In the version of the prose Lancelot Gawain, during the night, sees twelve maidens come to the door of the chamber where the Grail is kept, kneel down, and weep bitterly, in fact behave precisely as did the classical mourners for Adonis—“Elles sanglotent éperdument pendant la nuit."[29]—behaviour for which the text, as it now stands, provides no shadow of explanation or excuse. The Grail is here the most revered of Christian relics, the dwellers in the castle of Corbenic have all that heart can desire, with the additional prestige of being the guardians of the Grail; if the feature be not a belated survival, which has lost its meaning, it defies any explanation whatsoever.
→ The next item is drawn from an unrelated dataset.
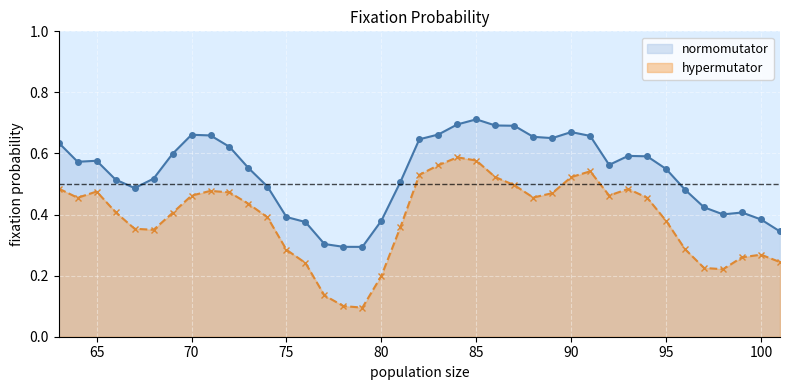

Reading right to left, transcribe all the data shown in this chart.

101=0.3	100=0.4	99=0.4	98=0.4	97=0.4	96=0.5	95=0.5	94=0.6	93=0.6	92=0.6	91=0.7	90=0.7	89=0.7	88=0.7	87=0.7	86=0.7	85=0.7	84=0.7	83=0.7	82=0.6	81=0.5	80=0.4	79=0.3	78=0.3	77=0.3	76=0.4	75=0.4	74=0.5	73=0.6	72=0.6	71=0.7	70=0.7	69=0.6	68=0.5	67=0.5	66=0.5	65=0.6	64=0.6	63=0.6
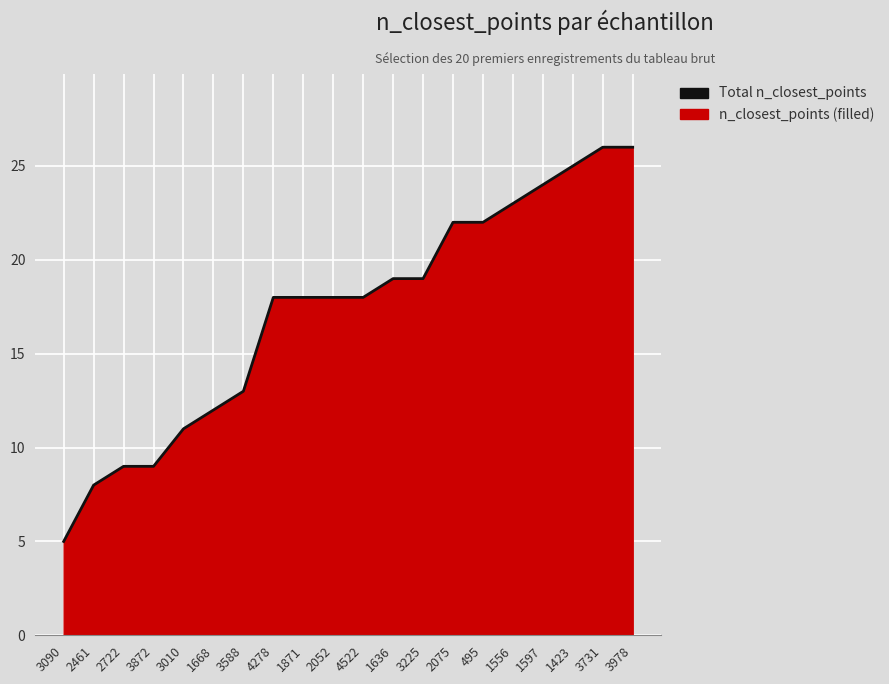

Reading left to right, what are all the values shown in this chart?

3090=5	2461=8	2722=9	3872=9	3010=11	1668=12	3588=13	4278=18	1871=18	2052=18	4522=18	1636=19	3225=19	2075=22	495=22	1556=23	1597=24	1423=25	3731=26	3978=26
In Diû Crône alone, where the Grail-bearer and her maidens are the sole living beings in an abode of the Dead, is any explanation of the ‘Weeping Women’ attempted, but an interpolated passage in the Heralds’ College Ms. of the Perceval states that when the Quest is achieved, the hero shall learn the cause of the maiden’s grief, and also the explanation of the Dead Knight upon the bier:
“del graal q’vient aprés
E purquei plure tut adés
La pucele qui le sustient
De la biere qu’aprés vient
Savera la vérité adonques
Ceo que nul ne pot saveir onques
Pur nule rien qui avenist.”
fo. 180vo-181.
Of course in the Perceval there is neither a Weeping Maiden, nor a Bier, and the passage must therefore be either an unintelligent addition by a scribe familiar with the Gawain versions, or an interpolation from a source which did contain the features in question. So far as the texts at our disposal are concerned, both features belong exclusively to the Gawain, and not to the Perceval Quest. The interpolation is significant as it indicates a surviving sense of the importance of this feature.
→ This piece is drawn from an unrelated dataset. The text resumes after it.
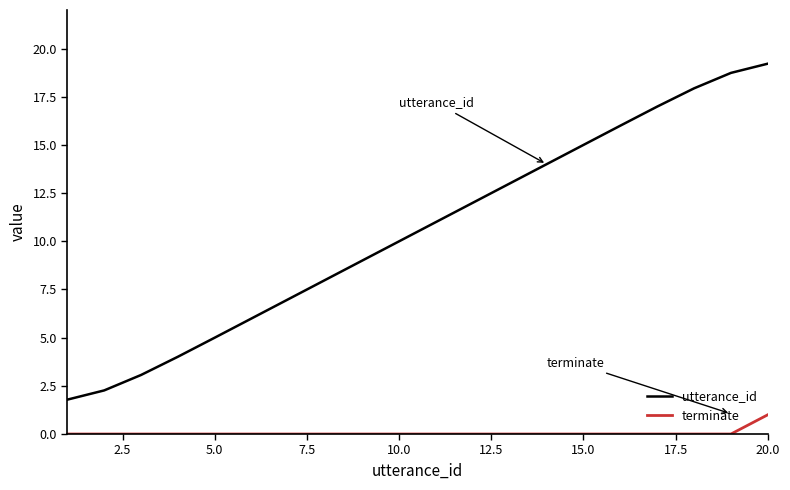

Which series has the largest total across all categories?

utterance_id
In the Perlesvaus we have the curious detail of a maiden who has lost her hair as a result of the hero’s failure to ask the question, and the consequent sickness of the Fisher King. The occurrence of this detail may be purely fortuitous, but at the same time it is admissible to point out that the Adonis cults do provide us with a parallel in the enforced loss of hair by the women taking part in these rites, while no explanation of this curious feature has so far as I am aware been suggested by critics of the text.[30]
We may also note the fact that the Grail castle is always situated in the close vicinity of water, either on or near the sea, or on the banks of an important river. In two cases the final home of the Grail is in a monastery situated upon an island. The presence of water, either sea, or river, is an important feature in the Adonis cult, the effigy of the dead god being, not buried in the earth, but thrown into the water.[31]